CLA AND SOCIAL JUSTICE: BLACK LIVES MATTER

February 1, 2022

In light of the recent protests and statements in support of Black Lives Matter and other anti-racist organizing efforts, the College of Liberal Arts is highlighting how its courses incorporate issues related to Black Lives Matter. We will highlight one course each month. You can view all of our courses here: https://cla.csulb.edu/black-lives-matter/

See the description below detailing how CLA faculty advance the anti-racist messaging of Black Lives Matter through assignments, readings, and pedagogical practices that affirm the lives, history, and culture of Black people across the globe. Descriptions fall into one of three categories—Long-Standing Practices, Recent Changes, and Future Plans—designed to demonstrate the ongoing nature of anti-racist efforts:

Recent Change 

Instructor: Bonnie Gasior
Course: SPAN 310

One of the hallmarks of the redesigned “Introduction to Literary Analysis” includes attention to BIPOC, non-canonical authors.
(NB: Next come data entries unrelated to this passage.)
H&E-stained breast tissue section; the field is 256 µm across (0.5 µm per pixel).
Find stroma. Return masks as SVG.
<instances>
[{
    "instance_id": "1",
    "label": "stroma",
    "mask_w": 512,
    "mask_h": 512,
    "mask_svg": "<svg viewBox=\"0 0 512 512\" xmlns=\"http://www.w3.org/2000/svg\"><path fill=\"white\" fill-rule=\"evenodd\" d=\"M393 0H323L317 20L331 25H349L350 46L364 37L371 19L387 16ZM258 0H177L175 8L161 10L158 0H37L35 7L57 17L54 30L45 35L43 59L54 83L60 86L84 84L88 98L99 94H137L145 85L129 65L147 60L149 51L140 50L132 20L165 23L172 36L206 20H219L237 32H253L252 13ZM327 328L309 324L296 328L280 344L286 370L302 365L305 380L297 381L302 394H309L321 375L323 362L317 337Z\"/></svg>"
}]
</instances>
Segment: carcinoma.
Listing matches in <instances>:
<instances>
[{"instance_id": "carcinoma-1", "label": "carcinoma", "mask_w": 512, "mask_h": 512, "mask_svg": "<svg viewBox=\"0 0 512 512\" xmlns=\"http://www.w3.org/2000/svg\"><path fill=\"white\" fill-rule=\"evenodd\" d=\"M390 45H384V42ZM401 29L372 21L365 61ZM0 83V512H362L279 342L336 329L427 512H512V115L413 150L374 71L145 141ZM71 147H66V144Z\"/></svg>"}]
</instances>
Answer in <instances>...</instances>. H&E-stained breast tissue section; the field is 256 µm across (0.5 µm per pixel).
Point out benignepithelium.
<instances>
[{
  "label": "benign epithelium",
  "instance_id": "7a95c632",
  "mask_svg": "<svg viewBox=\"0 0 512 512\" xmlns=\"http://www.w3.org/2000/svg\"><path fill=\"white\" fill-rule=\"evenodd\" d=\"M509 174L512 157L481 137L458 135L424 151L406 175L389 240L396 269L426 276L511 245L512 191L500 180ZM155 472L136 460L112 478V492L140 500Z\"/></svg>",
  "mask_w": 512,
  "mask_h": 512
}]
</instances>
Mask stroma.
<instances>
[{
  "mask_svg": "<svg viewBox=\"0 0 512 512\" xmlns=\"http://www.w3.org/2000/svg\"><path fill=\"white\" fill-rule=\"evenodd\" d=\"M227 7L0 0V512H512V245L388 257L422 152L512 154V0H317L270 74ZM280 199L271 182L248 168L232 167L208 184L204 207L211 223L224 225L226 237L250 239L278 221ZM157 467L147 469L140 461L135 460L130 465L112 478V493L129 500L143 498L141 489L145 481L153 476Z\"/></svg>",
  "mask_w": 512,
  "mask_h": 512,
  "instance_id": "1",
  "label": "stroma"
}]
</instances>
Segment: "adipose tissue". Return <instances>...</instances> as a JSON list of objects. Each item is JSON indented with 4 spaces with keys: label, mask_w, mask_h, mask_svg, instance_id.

Just as CSULB strives to hire faculty who reflect the demographics of our diverse student population, having students read texts authored by people who look like them can be a source of empowerment and validation. The course textbook, Redes literarias: antología del texto hispánico en su contexto histórico-cultural (Literary Networks: Anthology of Hispanic Texts in their Historical-Cultural Context [Badía & Gasior, 2018]) also includes more perspectives on people of color, such as Columbus’ “Carta a Luis de Santángel” (“Letter to Luis de Santángel”), in which he provides some of the first, written physical descriptions of New World inhabitants—and in the process reveals his political agenda—to his readers. In the end, texts like these represent dynamic spaces for critical inquiry.  

Other readings include a poem from Julio de Burgos, a Black, Puerto Rican author, titled “Ay, ay, ay de la grifa negra” (“The Ay, Ay, Ay of the Kinky-haired Woman”, 1938), in which de Burgos traces racial evolution on the island by celebrating Black, African beauty; denouncing slavery; and proudly announcing the new black/white racial mixture often found in Puerto Rico, which she concludes is “that of the future, the fraternity of America.” We also discuss works by indigenous writers, such as Nezahualcóyotl, a 15th century Aztec king/poet whose works were later transcribed, to reclaim the often-dismissed cultural production of pre-Colombian societies. Lastly, Juan Felipe Herrera’s spectacular and satirical “187 Reasons Mexicanos Can’t Cross the Border” describes how, as one critic puts it, “to live brown in the United States.” In it, award-winning Herrera masterfully underscores notions of prejudice, persecution, oppression, and trauma, starting each verse with the word “Because” (“Because we still resemble La Malinche”; “Because every Mexican is a Living Theater of Rebellion”). These three readings alone provide students with a more complete (“better”) understanding of the full intellectual heritage of Spain and Latin America and better position them to engage with twenty-first century issues through the prism of social justice.